Я со страхом увидел и услышал, что наш преподаватель литературы, как и мой отец, вовсе не понимает, не «слышит» стихов
Отзыв Ширяева — мне было тогда восемь лет, — разумеется, упрочил мнение о моем графоманстве.
Через все мое детство, через все мои вечера проходит крик отца:
— Брось читать!
— Положи книгу!
— Туши свет!
Лампа у нас была одна, но речь тут шла не о лампе, а о свете в его самом высоком значении. По мысли отца, далеко не всякая книга полезна, а беллетристика и стихи определенно вредное чтение.
Мать заботилась о керосине в смысле физического света, отец же разумел свет духовный.
Ссоры отца с архиереями — притча во языцех в городе — все дальше толкали нашу семью в сторону дружбы с политическими ссыльными.
В доме бывали эсеры, меньшевики из ссыльных. Семья Виноградова, где мне разрешили бывать, как раз семья ссыльного меньшевика, обосновавшегося в Вологде. Алексей Михайлович Виноградов был присяжный поверенный.[21]
В это время началась первая мировая война. Война изменила положение отца в глазах и светского, и духовного начальства, точно так же, как изменила положение всех ссыльных «оборонцев» от Керенского до Плеханова и Мартова, от Кропоткина до Лопатина, от Савинкова до Николая Морозова.
Во время войны тиран сближается с народом — это свидетельство истории. Не было исключения и в войну 1914 года.
Ораторская энергия отца, которому было тогда всего 46 лет, нашла выход в бешеной прямо-таки военной пропаганде. Отец, конечно, немедленно попросился на фронт, в Действующую армию, на «театр военных действий», как это официально тогда называлось, — но, получив отказ из-за многосемейности, сейчас же послал старшего сына, моего брата Валерия, в офицерское училище, сорвав ему высшее образование, хотя брат никакого патриотизма не обнаруживал.
Неудачу армии Самсонова отец переживал как свой личный позор.
Вступление немцев в Бельгию, Реймс и бомбардировка Роттердама — все это соответствующим образом комментировалось отцом и публично — во время служб, панихид, и дома — за чайным столом. Отец каждый день читал газеты — «Русские ведомости» и «Вологодский листок» — о чем, о чем, а о немецких зверствах наша семья была осведомлена более чем достаточно…

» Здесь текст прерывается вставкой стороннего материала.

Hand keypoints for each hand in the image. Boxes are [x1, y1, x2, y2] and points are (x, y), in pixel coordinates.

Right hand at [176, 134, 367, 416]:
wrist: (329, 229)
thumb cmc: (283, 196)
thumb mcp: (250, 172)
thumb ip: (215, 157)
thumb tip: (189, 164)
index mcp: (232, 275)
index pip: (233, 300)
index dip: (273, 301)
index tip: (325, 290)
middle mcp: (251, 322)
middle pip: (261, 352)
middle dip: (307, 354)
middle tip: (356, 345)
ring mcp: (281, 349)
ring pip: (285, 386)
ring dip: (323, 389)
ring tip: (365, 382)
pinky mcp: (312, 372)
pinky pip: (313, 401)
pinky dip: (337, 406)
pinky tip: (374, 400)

Галоши — великая вещь в русской провинции с ее вековой липкой грязью, глинистой грязью, облизывающей сапоги, распутицей, разрушающей обувь.
В 1956 году в Озерках, после Колымы, после многих лет сухой горной устойчивой почвы, несмотря на всю ее гибельность, я видел, как родители носят детей в школу на руках круглое лето, чавкая резиновыми сапогами, и только в крайнюю жару трещины и провалы поселка превращаются в гигантские впадины, похожие на калифорнийские каньоны, и становятся доступны пешеходу.

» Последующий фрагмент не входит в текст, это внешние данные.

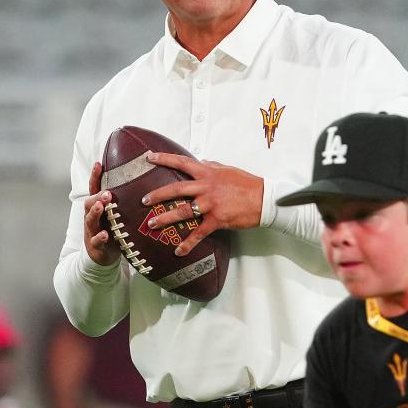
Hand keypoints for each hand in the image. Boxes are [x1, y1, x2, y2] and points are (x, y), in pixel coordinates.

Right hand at [82, 161, 119, 265]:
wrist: (101, 254)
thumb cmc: (111, 229)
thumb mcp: (115, 213)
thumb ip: (123, 199)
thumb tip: (142, 180)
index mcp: (97, 206)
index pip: (94, 188)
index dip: (95, 176)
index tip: (99, 163)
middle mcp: (92, 216)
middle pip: (89, 202)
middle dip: (98, 196)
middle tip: (107, 192)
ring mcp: (92, 230)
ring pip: (90, 219)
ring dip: (95, 213)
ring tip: (100, 207)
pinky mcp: (95, 244)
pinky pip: (95, 240)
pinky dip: (99, 237)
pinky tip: (104, 234)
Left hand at [141, 153, 263, 256]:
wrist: (263, 198)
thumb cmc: (247, 184)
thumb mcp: (227, 170)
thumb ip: (210, 166)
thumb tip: (199, 162)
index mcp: (207, 173)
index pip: (182, 162)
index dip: (164, 159)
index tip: (149, 158)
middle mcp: (206, 187)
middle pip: (176, 189)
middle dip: (157, 195)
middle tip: (143, 200)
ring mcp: (210, 204)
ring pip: (182, 211)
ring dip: (165, 218)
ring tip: (152, 223)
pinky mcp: (217, 220)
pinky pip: (198, 233)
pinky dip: (188, 243)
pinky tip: (178, 250)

Вологда любого, в том числе и семнадцатого года, была такой же опасной, грязной, засасывающей, как и среднерусские тверские Озерки. Жить в городе нельзя было без галош, которые в Вологде почему-то назывались «калоши» и в устной, и в письменной транскрипции, и только в Москве я с трудом отучил себя от вологодского произношения ceго важного предмета.
Существовало даже выражение «поповские галоши» — глухие, с пряжками того самого фасона, что в Москве пятидесятых годов был модой. Потом уже пошли галоши на «молнии».
Все городское священство носило как бы форменные, глубокие теплые галоши на застежке. Но отец не носил поповских галош, он подчеркнуто шлепал по грязи в светских, коротких, блестящих галошах.
В раннем детстве я гляделся в отцовские галоши, как в зеркало. Светлые, блестящие, новенькие отцовские галоши всегда стояли в передней. Разумеется, дети подрастали, им покупались галоши такие же, новые.
Свою же столь стеснительную обувь я ненавидел. Но правила вологодские требовали галош.
Поэтому одно из воспоминаний связано, сцеплено с сияющим ясным днем, солнцем, заливающим все тротуары и особенно ярко играющим на двух парах галош — отцовских и моих.
Февральская революция начинается для меня с блеска галош.
Февральская революция встречена была в городе восторженно. В ясное голубое утро началась в Вологде манифестация — так это тогда называлось.